Yellow Split Pea Collagen Curry Recipe

Lightly spicy, beautifully creamy and coconutty. I actually love eating this cold, especially as we come into SLIGHTLY warmer weather. The yellow split peas retain a lovely bite and the collagen mingles itself into the sauce seamlessly.

Preparation Time - 10 minutes

Cooking Time - 40 minutes

Servings - 4

Yellow Split Pea Collagen Curry Recipe


  • 1 tbsp olive oil
  • 1 small white onion finely chopped
  • 3 cloves of garlic minced
  • 2 tsp minced fresh ginger
  • ½ - 1 red chili finely diced
  • ½ tsp ground cumin
  • ½ tsp ground coriander
  • ½ tsp turmeric
  • 200g yellow split peas
  • 700ml water or stock
  • 4 tbsp Edible Health Collagen, Marine Collagen
  • 200ml coconut cream
  • Salt to taste
  • Short grain brown rice, spring onion, toasted coconut and coriander to serve

Yellow Split Pea Collagen Curry Recipe


  1. Heat olive oil in a large pot over a medium heat.
  2. Fry the onion in the oil for 5 minutes.
  3. Add in the garlic, ginger and chili and cook for a further couple of minutes.
  4. Add in the cumin, coriander and turmeric.

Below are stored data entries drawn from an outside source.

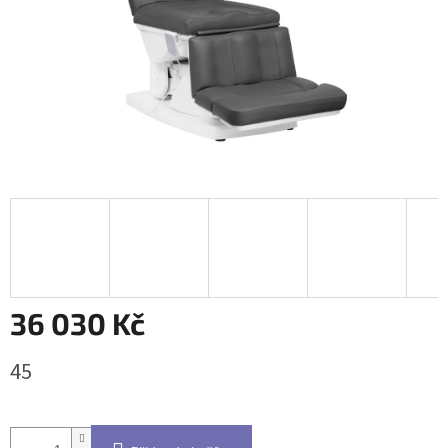
36 030 Kč
Měrná
45
cena:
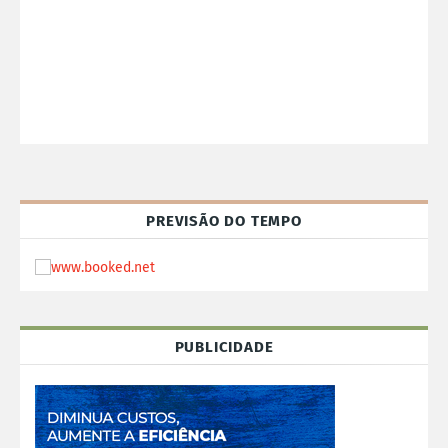
PREVISÃO DO TEMPO
PUBLICIDADE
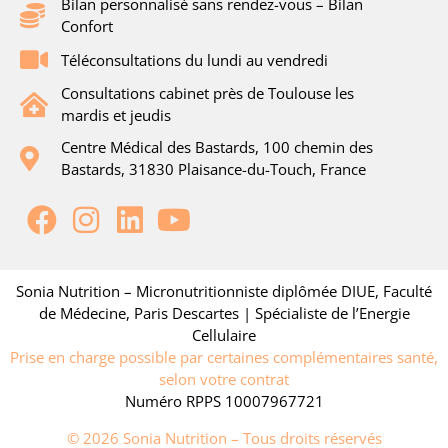
Bilan personnalisé sans rendez-vous – Bilan
Confort
Téléconsultations du lundi au vendredi
Consultations cabinet près de Toulouse les
mardis et jeudis
Centre Médical des Bastards, 100 chemin des
Bastards, 31830 Plaisance-du-Touch, France
Sonia Nutrition – Micronutritionniste diplômée DIUE, Faculté
de Médecine, Paris Descartes | Spécialiste de l’Energie
Cellulaire
Prise en charge possible par certaines complémentaires santé,
selon votre contrat
Numéro RPPS 10007967721
© 2026 Sonia Nutrition – Tous droits réservés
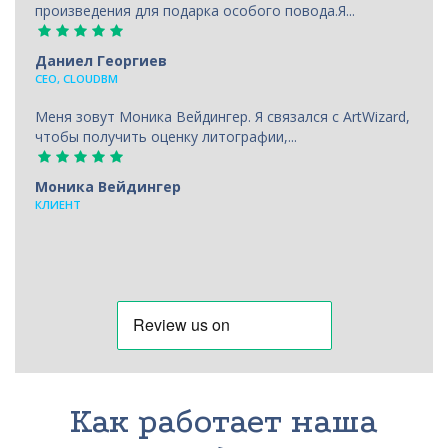
произведения для подарка особого повода.Я...
Даниел Георгиев
CEO, CLOUDBM
Меня зовут Моника Вейдингер. Я связался с ArtWizard,
чтобы получить оценку литографии,...
Моника Вейдингер
КЛИЕНТ
Как работает наша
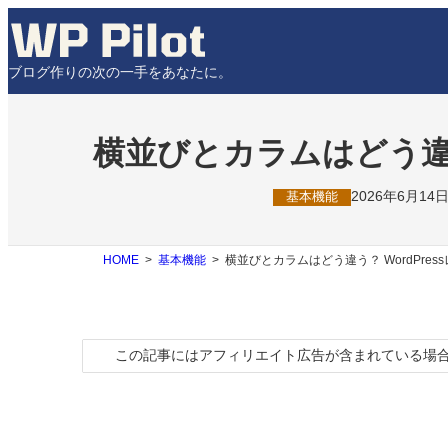
内
容
を
ブログ作りの次の一手をあなたに。
ス
キ
ッ
プ
横並びとカラムはどう違う
2026年6月14
基本機能
HOME
基本機能
横並びとカラムはどう違う？ WordPre
この記事にはアフィリエイト広告が含まれている場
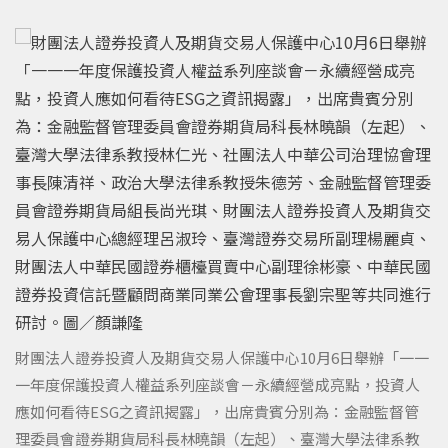
財團法人證券投資人及期貨交易人保護中心10月6日舉辦「一一
一年度保護投資人權益系列座談會－永續經營成亮點，投資人
應如何看待ESG之資訊揭露」，出席貴賓分別為：金融監督管
理委員會證券期貨局科長林曉韻（左起）、臺灣大學法律系教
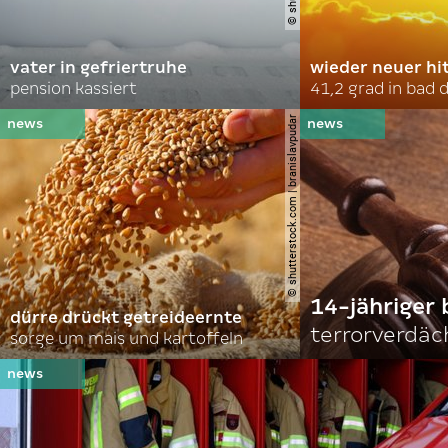
vater in gefriertruhe
wieder neuer hi
pension kassiert
41,2 grad in bad
© shutterstock.com | branislavpudar
14-jähriger 
dürre drückt getreideernte
terrorverdäc
sorge um mais und kartoffeln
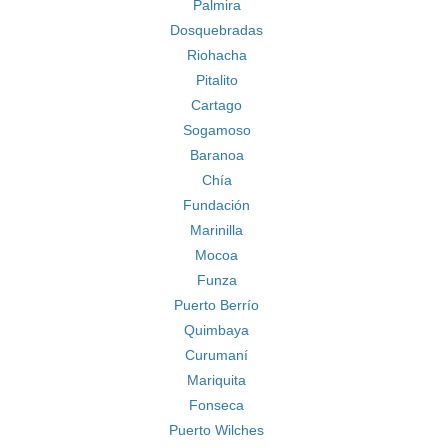
Palmira
Dosquebradas
Riohacha
Pitalito
Cartago
Sogamoso
Baranoa
Chía
Fundación
Marinilla
Mocoa
Funza
Puerto Berrío
Quimbaya
Curumaní
Mariquita
Fonseca
Puerto Wilches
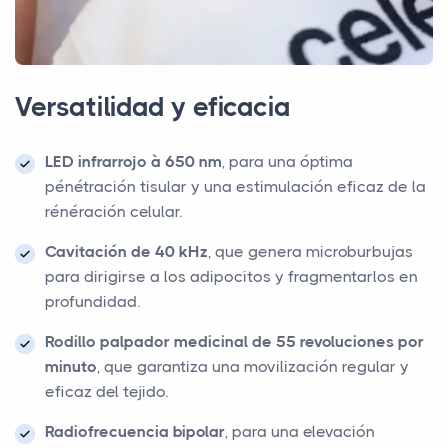
Versatilidad y eficacia
LED infrarrojo à 650 nm
, para una óptima
pénétración tisular y una estimulación eficaz de la
rénéración celular.
Cavitación de 40 kHz
, que genera microburbujas
para dirigirse a los adipocitos y fragmentarlos en
profundidad.
Rodillo palpador medicinal de 55 revoluciones por
minuto
, que garantiza una movilización regular y
eficaz del tejido.
Radiofrecuencia bipolar
, para una elevación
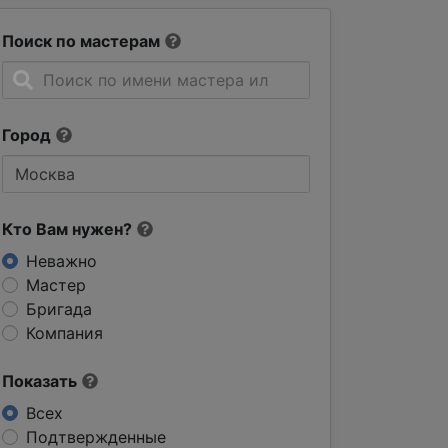
Поиск по мастерам
Город
Кто Вам нужен?
Неважно
Мастер
Бригада
Компания
Показать
Всех
Подтвержденные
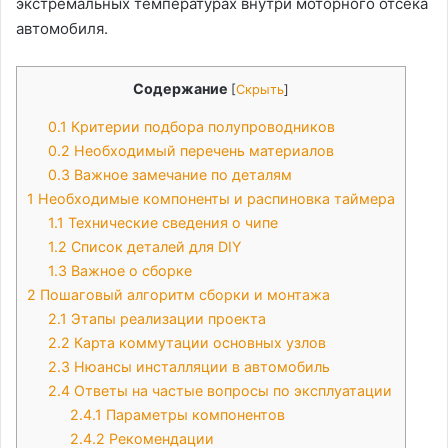
экстремальных температурах внутри моторного отсека
автомобиля.
Содержание
[
Скрыть
]
0.1
Критерии подбора полупроводников
0.2
Необходимый перечень материалов
0.3
Важное замечание по деталям
1
Необходимые компоненты и распиновка таймера
1.1
Технические сведения о чипе
1.2
Список деталей для DIY
1.3
Важное о сборке
2
Пошаговый алгоритм сборки и монтажа
2.1
Этапы реализации проекта
2.2
Карта коммутации основных узлов
2.3
Нюансы инсталляции в автомобиль
2.4
Ответы на частые вопросы по эксплуатации
2.4.1
Параметры компонентов
2.4.2
Рекомендации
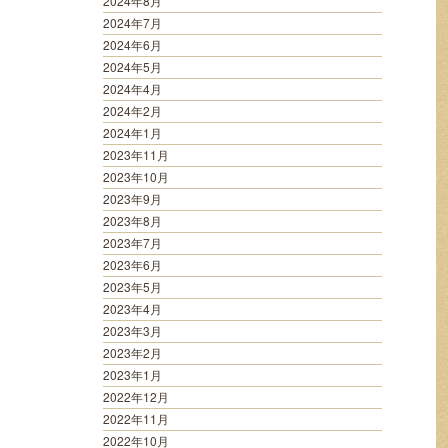
2024年8月
2024年7月
2024年6月
2024年5月
2024年4月
2024年2月
2024年1月
2023年11月
2023年10月
2023年9月
2023年8月
2023年7月
2023年6月
2023年5月
2023年4月
2023年3月
2023年2月
2023年1月
2022年12月
2022年11月
2022年10月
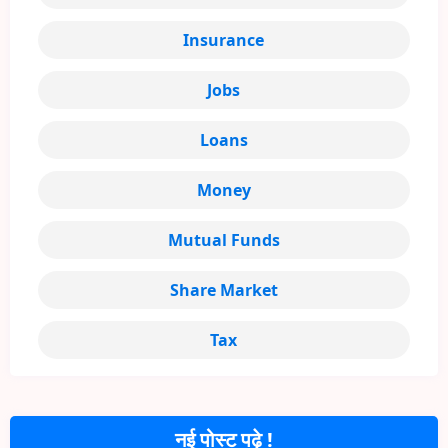
Insurance
Jobs
Loans
Money
Mutual Funds
Share Market
Tax
नई पोस्ट पढ़े !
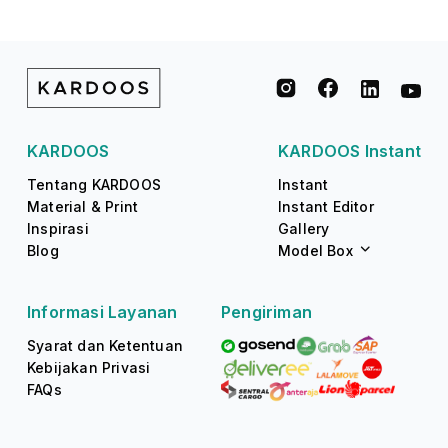
KARDOOS
KARDOOS Instant
Tentang KARDOOS
Instant
Material & Print
Instant Editor
Inspirasi
Gallery
Blog
Model Box
Informasi Layanan
Pengiriman
Syarat dan Ketentuan
Kebijakan Privasi
FAQs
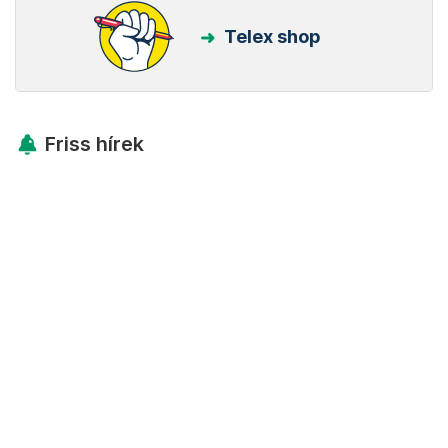
Telex shop
Friss hírek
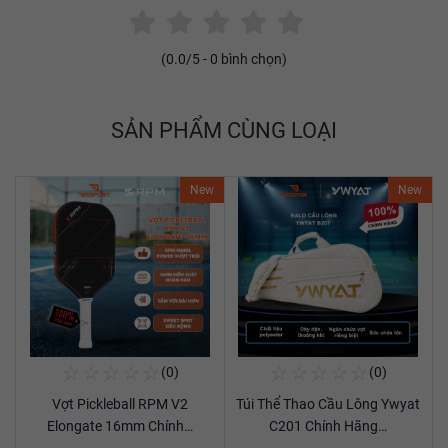
(
0.0
/5 -
0
bình chọn)
SẢN PHẨM CÙNG LOẠI
New
New
☆
☆
☆
☆
☆
☆
☆
☆
☆
☆
(0)
(0)
Mua Ngay
Mua Ngay
Vợt Pickleball RPM V2
Túi Thể Thao Cầu Lông Ywyat
Xem chi tiết
Xem chi tiết
Elongate 16mm Chính…
C201 Chính Hãng…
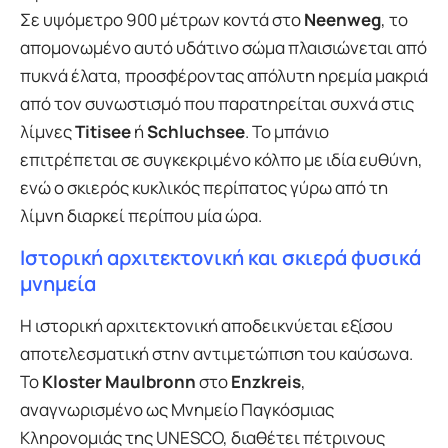
Σε υψόμετρο 900 μέτρων κοντά στο
Neenweg
, το
απομονωμένο αυτό υδάτινο σώμα πλαισιώνεται από
πυκνά έλατα, προσφέροντας απόλυτη ηρεμία μακριά
από τον συνωστισμό που παρατηρείται συχνά στις
λίμνες
Titisee
ή
Schluchsee
. Το μπάνιο
επιτρέπεται σε συγκεκριμένο κόλπο με ιδία ευθύνη,
ενώ ο σκιερός κυκλικός περίπατος γύρω από τη
λίμνη διαρκεί περίπου μία ώρα.
Ιστορική αρχιτεκτονική και σκιερά φυσικά
μνημεία
Η ιστορική αρχιτεκτονική αποδεικνύεται εξίσου
αποτελεσματική στην αντιμετώπιση του καύσωνα.
Το
Kloster Maulbronn
στο
Enzkreis
,
αναγνωρισμένο ως Μνημείο Παγκόσμιας
Κληρονομιάς της UNESCO, διαθέτει πέτρινους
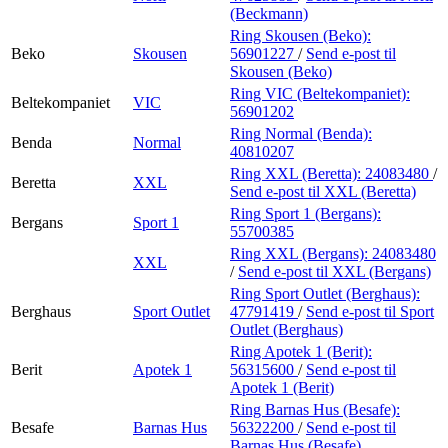
(Beckmann)
Ring Skousen (Beko):
Beko
Skousen
56901227
/
Send e-post
til
Skousen (Beko)
Ring VIC (Beltekompaniet):
Beltekompaniet
VIC
56901202
Ring Normal (Benda):
Benda
Normal
40810207
Ring XXL (Beretta):
24083480
/
Beretta
XXL
Send e-post
til XXL (Beretta)
Ring Sport 1 (Bergans):
Bergans
Sport 1
55700385
Ring XXL (Bergans):
24083480
XXL
/
Send e-post
til XXL (Bergans)
Ring Sport Outlet (Berghaus):
Berghaus
Sport Outlet
47791419
/
Send e-post
til Sport
Outlet (Berghaus)
Ring Apotek 1 (Berit):
Berit
Apotek 1
56315600
/
Send e-post
til
Apotek 1 (Berit)
Ring Barnas Hus (Besafe):
Besafe
Barnas Hus
56322200
/
Send e-post
til
Barnas Hus (Besafe)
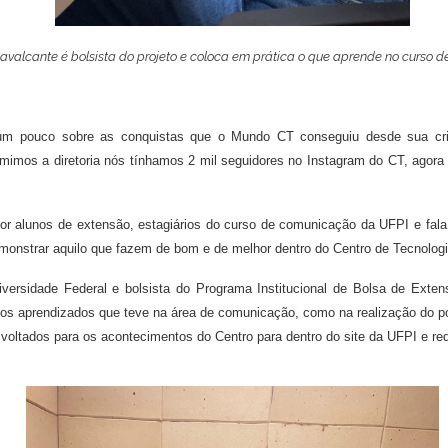
avalcante é bolsista do projeto e coloca em prática o que aprende no curso d
 um pouco sobre as conquistas que o Mundo CT conseguiu desde sua criaç
mos a diretoria nós tínhamos 2 mil seguidores no Instagram do CT, agora a 
or alunos de extensão, estagiários do curso de comunicação da UFPI e fala 
nstrar aquilo que fazem de bom e de melhor dentro do Centro de Tecnologi
versidade Federal e bolsista do Programa Institucional de Bolsa de Exten
 dos aprendizados que teve na área de comunicação, como na realização do 
oltados para os acontecimentos do Centro para dentro do site da UFPI e red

Mix for a minute before adding in the peas.
  5. Mix together, pour in the water or stock. Bring to the boil, cover and simmer for 35 - 40 minutes; until the split peas are tender but still a little bite.
  6. Stir in the coconut cream and collagen. Mix to combine and heat through for a further 5 minutes.
  7. Season to taste with salt.
  8. Serve with short grain brown rice, it’s so beautifully nutty, toasted coconut and lots of fresh coriander and spring onion!